On ne va pas y aller par quatre chemins: pour écouter ce nouvel album du nabot canadien, il faut faire abstraction de ce que l'on sait de l'éphèbe à la mèche générationnelle d'une part, et aimer le r'n'b d'autre part. Partant de là, ceux qui n'ont pas encore pris leurs jambes à leur cou constateront qu'on ne trouve pas vraiment de racolage actif sur cet album, que les prods sont classiques mais soignées, et que même si le chant est certes geignard, l'ensemble est d'une qualité très honnête. Il y a sur Journals des trucs un peu ringards bien sûr: la guitare et les chœurs de « Bad Day », le solo de « Backpack », par exemple. Il n'y a aucune prise de risque non plus (faut pas rêver...), mais les mélodies s'insinuent dans nos têtes et mettent à mal notre estime de nous et notre crédibilité.

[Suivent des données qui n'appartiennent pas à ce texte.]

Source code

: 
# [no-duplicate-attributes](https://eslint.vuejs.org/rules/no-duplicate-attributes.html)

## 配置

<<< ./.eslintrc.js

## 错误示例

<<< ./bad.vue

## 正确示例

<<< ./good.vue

Du coup, je ne sais pas si c'est un manque d'exigence de ma part, un esprit de contradiction face à l'opinion générale ou tout simplement que le disque est de qualité, mais alors je connaissais Justin Bieber comme tout le monde (comme un ado pitoyable donc), je le découvre ici comme un chanteur agréable à écouter - en tout cas pas du tout un mec qui fait de la musique de boys band.

On ne va pas encore épiloguer sur la capacité de mixité des américains, mais simplement rappeler qu'on trouve ici Chance The Rapper, R. Kelly, Future, Big Sean et Lil' Wayne derrière les micros, T-Minus, Diplo et Rodney Jerkins à la production et apparemment Drake à l'écriture de « One Life ». Je vois d'ici les remarques du type : « ils font ça pour la thune ». Bien sûr, et ce type de collaborations n'est pas toujours intéressant musicalement, mais ça fait plus avancer le schmilblick que les positions sectaires stériles. Et en l'occurrence, si Lil' Wayne livre un couplet d'une fainéantise désarmante (c'est un peu une habitude ces dernières années en même temps), les autres invités participent aux meilleures chansons, notamment « Confident » et « Pyd », où l'on voit d'ailleurs bien la différence qualitative au niveau de la voix avec l'ami Robert Kelly sur ce beat ultra filtré à la Noah « 40 » Shebib. Bref, pour faire simple, on dira que l'ensemble fonctionne très bien. D'ailleurs, il paraîtrait que le jeune adulte prend sa retraite. J'en serais presque déçu, en fait.